**EXCERPTED TEXT**
______________________________

This does not happen because Japanese is inherently difficult. In most cases, the cause is that the same byte sequence was read under a different assumption or that misread content was saved as-is.

Windows makes the story look more complicated because the Unicode world and the code-page world still coexist there. On top of that, BOM, line endings, editor auto-detection, console code pages, and Git line-ending conversion all pile on.

This article organizes the topics that commonly get mixed together on Windows: Shift_JIS / UTF-8 / UTF-16, why mojibake happens, the difference between CRLF and LF, and why the whole topic becomes confusing so easily in practice.

The content is based on Microsoft Learn, PowerShell, Git, and W3C / Unicode-related public documentation available as of April 2026. See the references at the end for details.

Contents

  1. Table of Contents
  2. 1. What to keep in mind first
  3. 2. Break the terminology apart
    • 2.1 What is different between Unicode / UTF-8 / UTF-16 / CP932
    • 2.2 How to think about Shift_JIS and CP932
    • 2.3 The traps behind the words ANSI, Unicode, and UTF-8N
  4. 3. Why mojibake happens
    • 3.1 What mojibake actually is
    • 3.2 Broken display and data corruption are different things
    • 3.3 Once you fall back to an encoding that cannot represent the characters, you do not get them back
  5. 4. What the difference in line endings means
    • 4.1 CRLF / LF / CR
    • 4.2 Line endings are a different issue from text encoding
    • 4.3 \n is not always the same thing as the newline bytes stored in a file
  6. 5. Why Windows is especially easy to get wrong
    • 5.1 Unicode and legacy code pages coexist
    • 5.2 The labels are inconsistent
    • 5.3 ASCII-only content hides the problem
    • 5.4 File content, file names, the console, and source files are different layers
    • 5.5 BOM and line endings matter on separate axes
    • 5.6 Tools silently change things
  7. 6. Common failure patterns
  8. 7. Rules that reduce incidents in practice
    • 7.1 Decide the baseline for new text files
    • 7.2 Do not silently change existing legacy files
    • 7.3 Treat encoding and line endings as part of the interface
    • 7.4 Be explicit at read / write boundaries
    • 7.5 Share Git and editor rules too
    • 7.6 Do not stop at saying “it became mojibake”; say what drifted
  9. 8. Investigating mojibake and line-ending diffs with these five questions
  10. 9. Summary
  11. 10. Related Articles
  12. 11. References

Table of Contents

  1. What to keep in mind first
  2. Break the terminology apart
    • 2.1 What is different between Unicode / UTF-8 / UTF-16 / CP932
    • 2.2 How to think about Shift_JIS and CP932
    • 2.3 The traps behind the words ANSI, Unicode, and UTF-8N
  3. Why mojibake happens
    • 3.1 What mojibake actually is
    • 3.2 Broken display and data corruption are different things
    • 3.3 Once you fall back to an encoding that cannot represent the characters, you do not get them back
  4. What the difference in line endings means
    • 4.1 CRLF / LF / CR
    • 4.2 Line endings are a different issue from text encoding
    • 4.3 \n is not always the same thing as the newline bytes stored in a file
  5. Why Windows is especially easy to get wrong
    • 5.1 Unicode and legacy code pages coexist
    • 5.2 The labels are inconsistent
    • 5.3 ASCII-only content hides the problem
    • 5.4 File content, file names, the console, and source files are different layers
    • 5.5 BOM and line endings matter on separate axes
    • 5.6 Tools silently change things
  6. Common failure patterns
  7. Rules that reduce incidents in practice
  8. Investigating mojibake and line-ending diffs with these five questions
  9. Summary
  10. Related Articles
  11. References

1. What to keep in mind first

If you list only the conclusion first, the seven important points are these:

  • a text file is not just a string itself; it is built from bytes + an encoding + a line-ending convention. Depending on the case, BOM may also be involved.

______________________________

**STUDY MATERIAL**
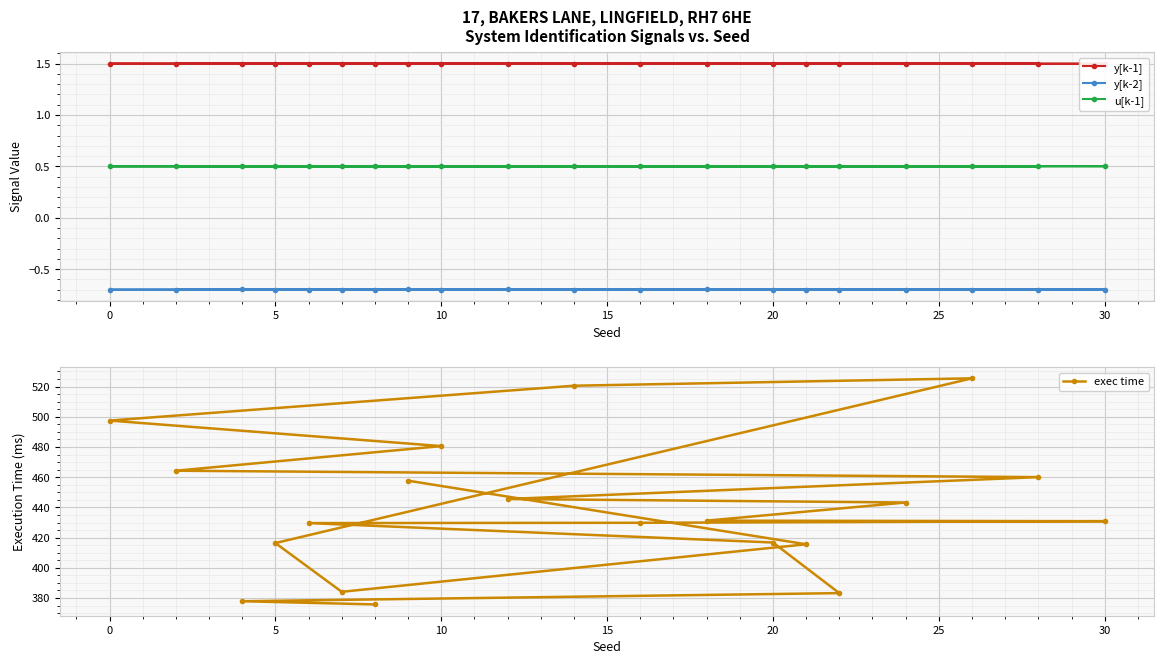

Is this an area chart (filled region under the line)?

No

______________________________

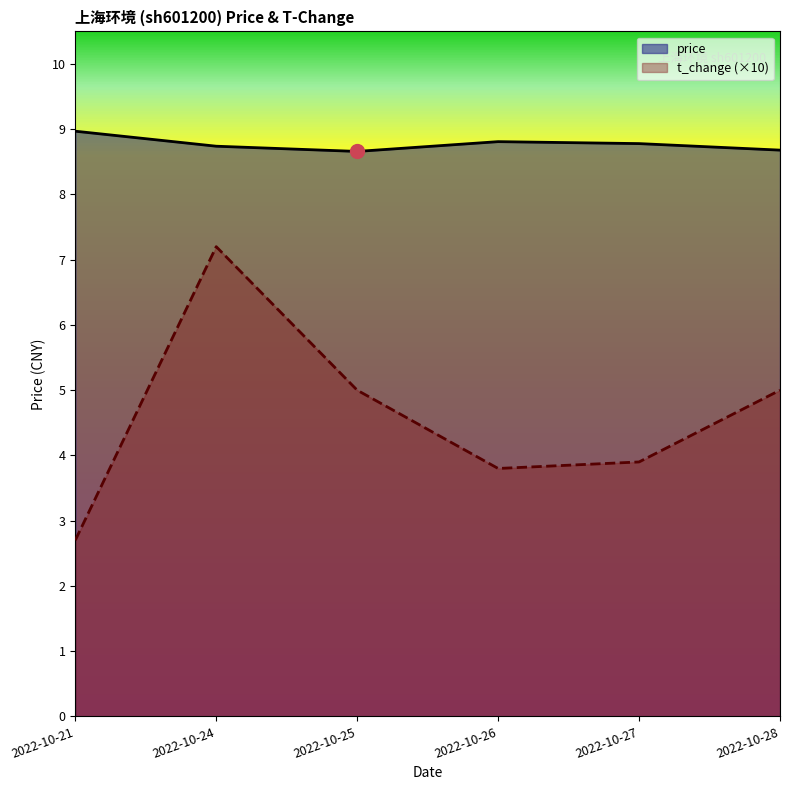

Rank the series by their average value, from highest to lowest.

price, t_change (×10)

______________________________

**WHAT YOU NEED TO DO**
Could you transcribe the article on Windows text encoding, starting at "Windows makes the" and ending at "all pile on."?

**RESPONSE TO THIS EXERCISE**
Windows makes the story look more complicated because the Unicode world and the code-page world still coexist there. On top of that, BOM, line endings, editor auto-detection, console code pages, and Git line-ending conversion all pile on.